Mene Pangalos, Executive Vice President, BioPharmaceuticals R&D, AstraZeneca, said: “We are encouraged by the Phase I/II interim data showing AZD1222 was capable of generating a rapid antibody and T-cell response against SARS-CoV-2. While there is more work to be done, today’s data increases our confidence that the vaccine will work and allows us to continue our plans to manufacture the vaccine at scale for broad and equitable access around the world.”
Late-stage Phase II/III trials are currently underway in the UK, Brazil and South Africa and are due to start in the US. Trials will determine how well the vaccine will protect from the COVID-19 disease and measure safety and immune responses in different age ranges and at various doses, the release said.

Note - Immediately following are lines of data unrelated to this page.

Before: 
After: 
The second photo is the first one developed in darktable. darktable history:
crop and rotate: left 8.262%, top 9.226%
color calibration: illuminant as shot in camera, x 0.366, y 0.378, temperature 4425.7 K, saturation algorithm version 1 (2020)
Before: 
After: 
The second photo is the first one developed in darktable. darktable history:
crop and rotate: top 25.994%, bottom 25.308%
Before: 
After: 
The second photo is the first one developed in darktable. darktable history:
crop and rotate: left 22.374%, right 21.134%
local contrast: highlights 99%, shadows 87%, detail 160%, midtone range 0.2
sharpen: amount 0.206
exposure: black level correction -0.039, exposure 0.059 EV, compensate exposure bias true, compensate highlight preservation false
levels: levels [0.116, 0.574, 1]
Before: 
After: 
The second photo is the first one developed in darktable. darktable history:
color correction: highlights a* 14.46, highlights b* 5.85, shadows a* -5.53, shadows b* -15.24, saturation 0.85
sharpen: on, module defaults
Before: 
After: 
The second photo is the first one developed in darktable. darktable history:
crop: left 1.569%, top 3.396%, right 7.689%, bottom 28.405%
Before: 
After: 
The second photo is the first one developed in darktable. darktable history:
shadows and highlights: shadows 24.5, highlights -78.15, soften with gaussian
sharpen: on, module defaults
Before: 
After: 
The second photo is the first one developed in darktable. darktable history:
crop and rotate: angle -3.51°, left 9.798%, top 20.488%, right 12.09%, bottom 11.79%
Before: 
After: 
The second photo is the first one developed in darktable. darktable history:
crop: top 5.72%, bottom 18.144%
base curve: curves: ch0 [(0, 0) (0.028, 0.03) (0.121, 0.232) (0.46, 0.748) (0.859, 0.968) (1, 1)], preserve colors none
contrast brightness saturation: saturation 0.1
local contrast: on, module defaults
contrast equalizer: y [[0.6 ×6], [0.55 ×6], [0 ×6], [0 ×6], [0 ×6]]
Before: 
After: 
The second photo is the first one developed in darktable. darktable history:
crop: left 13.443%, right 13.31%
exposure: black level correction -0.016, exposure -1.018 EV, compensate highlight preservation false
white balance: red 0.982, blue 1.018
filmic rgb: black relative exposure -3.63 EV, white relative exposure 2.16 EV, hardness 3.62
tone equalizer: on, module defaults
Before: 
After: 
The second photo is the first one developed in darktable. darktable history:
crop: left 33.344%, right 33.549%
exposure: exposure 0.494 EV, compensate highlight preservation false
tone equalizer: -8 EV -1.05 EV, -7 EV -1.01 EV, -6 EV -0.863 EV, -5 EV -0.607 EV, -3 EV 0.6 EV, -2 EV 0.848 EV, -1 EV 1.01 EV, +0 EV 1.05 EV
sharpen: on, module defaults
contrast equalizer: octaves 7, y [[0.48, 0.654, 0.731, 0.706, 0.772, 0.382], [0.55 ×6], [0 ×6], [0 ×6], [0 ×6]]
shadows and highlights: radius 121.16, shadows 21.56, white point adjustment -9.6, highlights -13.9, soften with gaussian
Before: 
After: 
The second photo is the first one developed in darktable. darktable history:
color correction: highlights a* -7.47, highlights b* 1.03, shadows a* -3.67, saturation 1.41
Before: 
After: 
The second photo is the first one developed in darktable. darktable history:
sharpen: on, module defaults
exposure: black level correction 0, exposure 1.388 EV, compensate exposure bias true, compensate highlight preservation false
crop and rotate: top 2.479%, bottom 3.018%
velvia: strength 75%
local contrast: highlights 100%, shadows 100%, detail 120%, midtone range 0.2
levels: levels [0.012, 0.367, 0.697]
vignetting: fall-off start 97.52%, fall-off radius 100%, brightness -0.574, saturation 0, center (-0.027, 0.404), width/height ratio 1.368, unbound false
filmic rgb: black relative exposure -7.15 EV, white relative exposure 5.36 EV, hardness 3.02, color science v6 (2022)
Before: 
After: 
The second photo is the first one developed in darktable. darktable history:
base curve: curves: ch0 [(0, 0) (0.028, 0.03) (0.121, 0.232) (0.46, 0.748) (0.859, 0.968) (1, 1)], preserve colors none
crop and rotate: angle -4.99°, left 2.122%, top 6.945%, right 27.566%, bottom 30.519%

"In parallel, AstraZeneca continues to fulfil its commitment for broad and equitable access to the vaccine, should late-stage clinical trials prove successful. So far, commitments to supply more than two billion doses of the vaccine have been agreed with the UK, US, Europe’s Inclusive Vaccines Alliance, the Coalition for Epidemic Preparedness, Gavi the Vaccine Alliance and Serum Institute of India," the release added.
AZD1222 was co-invented by the University of Oxford and its spin-out company, Vaccitech. It uses a replication-deficient chimpanzee viral vector based on a weakened version of a common cold virus (adenovirus) that causes infections in chimpanzees and contains the genetic material of the SARS-CoV-2 virus spike protein. After vaccination, the surface spike protein is produced, priming the immune system to attack the SARS-CoV-2 virus if it later infects the body.